L'implosion de la zone d'influence soviétique ouvre la voie à l'élargissement de l'Union européenne à l'est. Dès 1990, en réalisant son unification, l’Allemagne rattache des länder qui constituaient la RDA à l’Ue. En 1993, à Copenhague sont définis les critères d’adhésion à l’Ue : appartenance géographique, respect et garantie des libertés fondamentales et du droit des peuples, acceptation de tous les textes communautaires. En 1995, trois pays « neutres » dans le contexte de la guerre froide intègrent l’Union européenne (Finlande, Autriche, Suède). En 2004, 10 pays  la rejoignent: Estonie, Lituanie, Lettonie, Pologne, République Tchèque, Slovaquie, Hongrie, Slovénie, Chypre, Malte. La plupart d’entre eux appartenaient au bloc de l’est.  En 2007, c’est au tour de la Roumanie et de la Bulgarie. Le dernier Etat à intégrer l'Union européenne est la Croatie en 2013.

Les avantages espérés de ce processus sont  alors nombreux. On attend une extension en Europe de l'aire de prospérité et de paix créée par l'Union Européenne, un développement du marché européen qui passe ainsi de 375 millions de consommateurs à plus 500  millions. On espère également une augmentation du poids de l’UE sur la scène internationale.

Mais l’élargissement de l’UE suscite également quelques craintes liées au coût exagéré de l' aide au développement de pays dont le niveau de vie en moyenne est de 23 % inférieur à la moyenne communautaire à l’époque, à la nouvelle répartition des aides de l’Union européenne au bénéfice des nouveaux états membres, à la délocalisation des activités industrielles à valeur ajoutée faible ou moyenne vers ces pays, au développement de phénomènes migratoires internes (question des Roms).  Désormais, la question se pose d’une éventuelle déstabilisation de l’Europe. La Croatie dernière venue sort d’un conflit avec la Serbie. La  Macédoine est candidate. Or ses relations avec la Grèce ne sont pas apaisées. La Turquie adversaire géopolitique de longue date de la Grèce, souhaiterait intégrer l’Union européenne. Elle a cependant une frontière commune avec l’Irak et la Syrie. Elle est actuellement déstabilisée par une grave crise politique interne. Plus récemment la question d’un élargissement intégrant l’Ukraine a été posée. Or une telle situation pourrait créer des tensions avec la Russie de Poutine jalouse de son « Proche étranger ».

L’implosion de la zone d’influence soviétique, fait apparaître un autre enjeu géopolitique majeur. En effet, certains anciens pays du Pacte de Varsovie adhèrent à l’OTAN, complétant ainsi la liste des pays de l’Union  européenne également membres de l’OTAN [22 sur 28(UE)- 28 (OTAN)].  L’influence des Etats-Unis en Europe est donc croissante et la Russie s’estime menacée dans son proche étranger.
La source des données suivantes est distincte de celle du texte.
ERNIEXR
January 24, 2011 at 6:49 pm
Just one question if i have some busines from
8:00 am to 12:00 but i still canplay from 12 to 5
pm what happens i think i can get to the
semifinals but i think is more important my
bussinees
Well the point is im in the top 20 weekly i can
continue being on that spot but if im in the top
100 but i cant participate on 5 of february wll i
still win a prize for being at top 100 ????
Par ailleurs, la question de l’intervention en Irak en 2003 a montré que les pays de l’Union européenne ne parlaient pas tous forcément d’une seule et même voix dans le sillage des EU.
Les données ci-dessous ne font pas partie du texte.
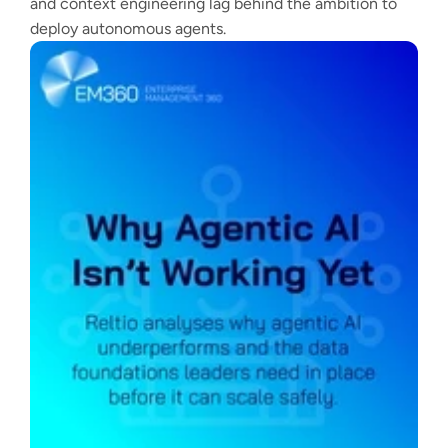
and context engineering lag behind the ambition to
deploy autonomous agents.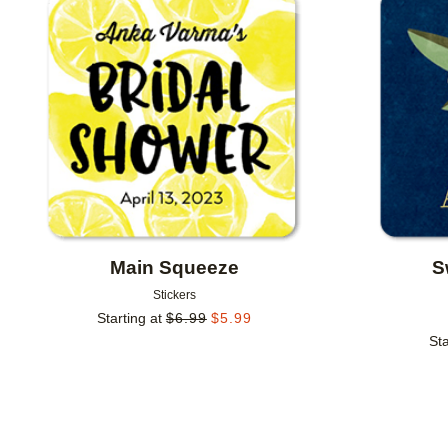
Add to favorites
Main Squeeze
S
Stickers
Starting at
$
6.99
$
5.99
Sta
Aujourd'hui, l'Union européenne doit gérer trois enjeux majeurs :  la sécurité dans le contexte des attentats, l'accueil des réfugiés dans le contexte des conflits du Moyen-Orient et enfin le risque de dislocation à la suite du Brexit. On assiste, en effet, au développement de l'euroscepticisme dans plusieurs pays membres de l'Ue.

 

Conclusion :

Finalement en 2017, même si les processus d’intégration, d’approfondissement et d’élargissement sont très avancés, se posent encore un certain nombre de questions  présentes dès le début de la période étudiée. Par exemple, Robert Schuman et Jean Monnet parlaient souvent d’Etats-Unis d’Europe. On constate aujourd’hui que  le sujet divise encore les tenants d’une Europe fédérale et les partisans du maintien des souverainetés nationales. La guerre froide est terminée pourtant l’extension d’une Europe atlantiste vers l’est suscite quelques interrogations en particulier lorsque l’Europe est divisée face à la politique étrangère américaine.  Dans le contexte de la guerre froide, le modèle Européen pouvait sembler alternatif en conciliant économie de marché et politique sociale. Ce modèle doit-il s’effacer maintenant que le bloc soviétique s’est effondré ? Un certain nombre d’enjeux traversent donc l’histoire de l’Europe de 1945 à nos jours. Si certaines questions restent en suspens, un acquis demeure : la paix.